> **What you are asked to do**: Give the entries again exactly; drop the pictures.

Materials provided: Begin

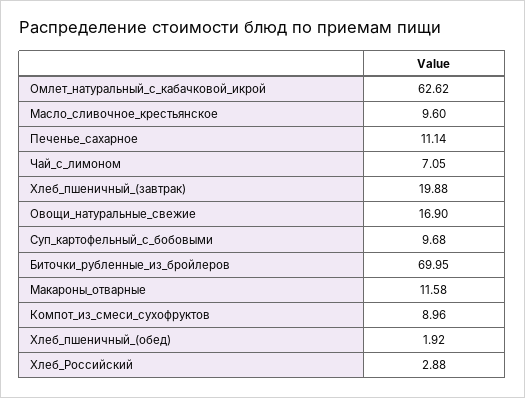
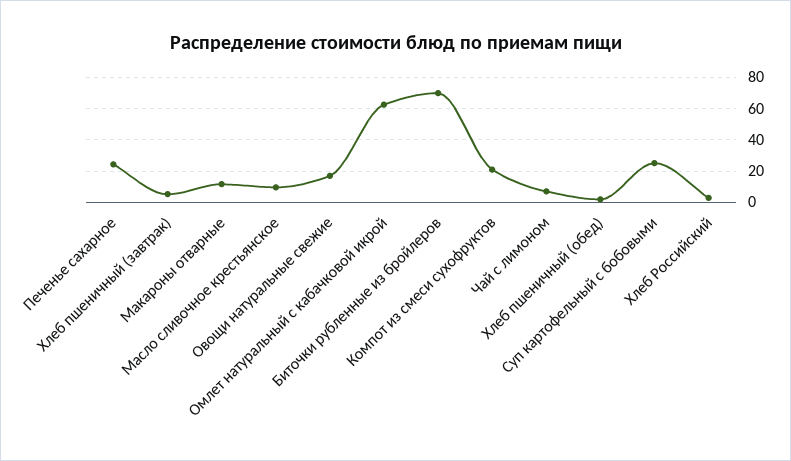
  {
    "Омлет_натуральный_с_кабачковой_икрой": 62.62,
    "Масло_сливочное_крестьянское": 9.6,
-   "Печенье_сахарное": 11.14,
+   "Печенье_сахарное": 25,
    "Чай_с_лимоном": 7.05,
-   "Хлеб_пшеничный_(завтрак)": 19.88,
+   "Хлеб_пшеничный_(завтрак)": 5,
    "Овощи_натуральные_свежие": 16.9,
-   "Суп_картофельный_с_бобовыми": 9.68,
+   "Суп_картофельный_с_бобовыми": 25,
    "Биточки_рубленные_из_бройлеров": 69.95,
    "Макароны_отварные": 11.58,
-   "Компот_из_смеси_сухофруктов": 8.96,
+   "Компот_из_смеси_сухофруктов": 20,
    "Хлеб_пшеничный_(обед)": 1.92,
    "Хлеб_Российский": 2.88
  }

Materials provided: End

> **The answer**:
  {
    "Омлет_натуральный_с_кабачковой_икрой": 62.62,
    "Масло_сливочное_крестьянское": 9.6,
-   "Печенье_сахарное": 11.14,
+   "Печенье_сахарное": 25,
    "Чай_с_лимоном": 7.05,
-   "Хлеб_пшеничный_(завтрак)": 19.88,
+   "Хлеб_пшеничный_(завтрак)": 5,
    "Овощи_натуральные_свежие": 16.9,
-   "Суп_картофельный_с_бобовыми": 9.68,
+   "Суп_картофельный_с_бобовыми": 25,
    "Биточки_рубленные_из_бройлеров": 69.95,
    "Макароны_отварные": 11.58,
-   "Компот_из_смеси_сухофруктов": 8.96,
+   "Компот_из_смеси_сухофруктов": 20,
    "Хлеб_пшеничный_(обед)": 1.92,
    "Хлеб_Российский": 2.88
  }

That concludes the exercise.